Progesterone can be administered by three routes: oral, vaginal and intramuscular. The last ensures optimal blood levels but is painful and vaginal route does not give optimal levels. Oral route depends on patient compliance. The dose of natural micronized progesterone which can be given is 400–800 mg per day and the dose of 17-ahydroxyprogesterone caproate (17-OHPC) that can be given is 250–500 mg per week. Saccone et al. [5] did a systematic review and meta-analysis of randomized controlled trials on progesterone supplementation for unexplained recurrent miscarriage. They concluded that supplementation with progestogens may reduce the incidence of unexplained recurrent miscarriages.
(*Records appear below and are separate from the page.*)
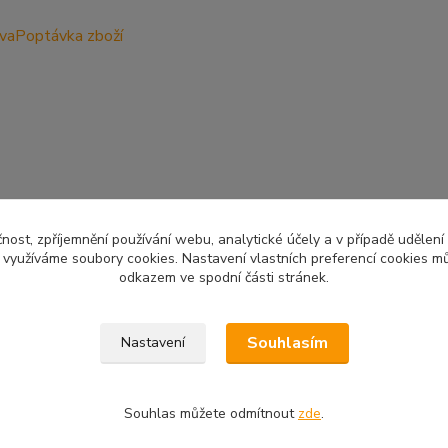
ava
Poptávka zboží
čnost, zpříjemnění používání webu, analytické účely a v případě udělení
y využíváme soubory cookies. Nastavení vlastních preferencí cookies mů
odkazem ve spodní části stránek.
Upravit sběr cookies.
Souhlasím
Nastavení
Souhlas můžete odmítnout
zde
.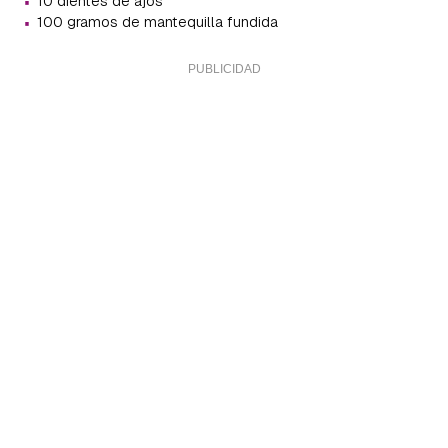
·
10 dientes de ajos
·
100 gramos de mantequilla fundida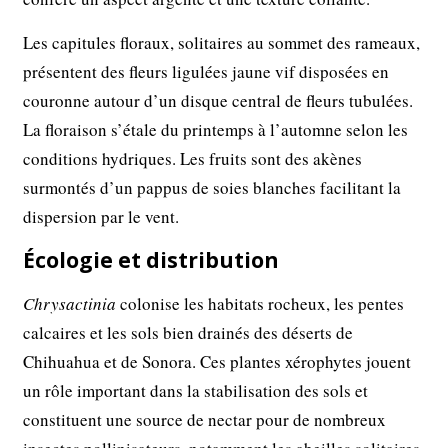
Les capitules floraux, solitaires au sommet des rameaux,
présentent des fleurs ligulées jaune vif disposées en
couronne autour d’un disque central de fleurs tubulées.
La floraison s’étale du printemps à l’automne selon les
conditions hydriques. Les fruits sont des akènes
surmontés d’un pappus de soies blanches facilitant la
dispersion par le vent.
Écologie et distribution
Chrysactinia
colonise les habitats rocheux, les pentes
calcaires et les sols bien drainés des déserts de
Chihuahua et de Sonora. Ces plantes xérophytes jouent
un rôle important dans la stabilisation des sols et
constituent une source de nectar pour de nombreux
The addition of ursodeoxycholic acid (UDCA) improves the symptoms of ICP. It is postulated that UDCA works by displacing hydrophobic endogenous bile salts from the bile acid pool and protects hepatocytes from their toxic effects and enhances bile acid clearance across placenta from the fetus. Timely diagnosis and treatment is urged in order to prevent fetal complications and an early delivery between 37 and 38 weeks should be contemplated in severe cases, especially once fetal lung maturity is attained [1].
With the increasing incidence of PCOS, more and more patients need IUI and IVF-ET. Progesterone supplementation is advisable but the ideal route and dose is still debatable. The development of early onset ICP can be due to high-dose progesterone supplementation in early pregnancy; hence, lowest possible dose of progesterone should be used and should be withdrawn at the earliest.
Conflict of interest The authors report no conflict of interest.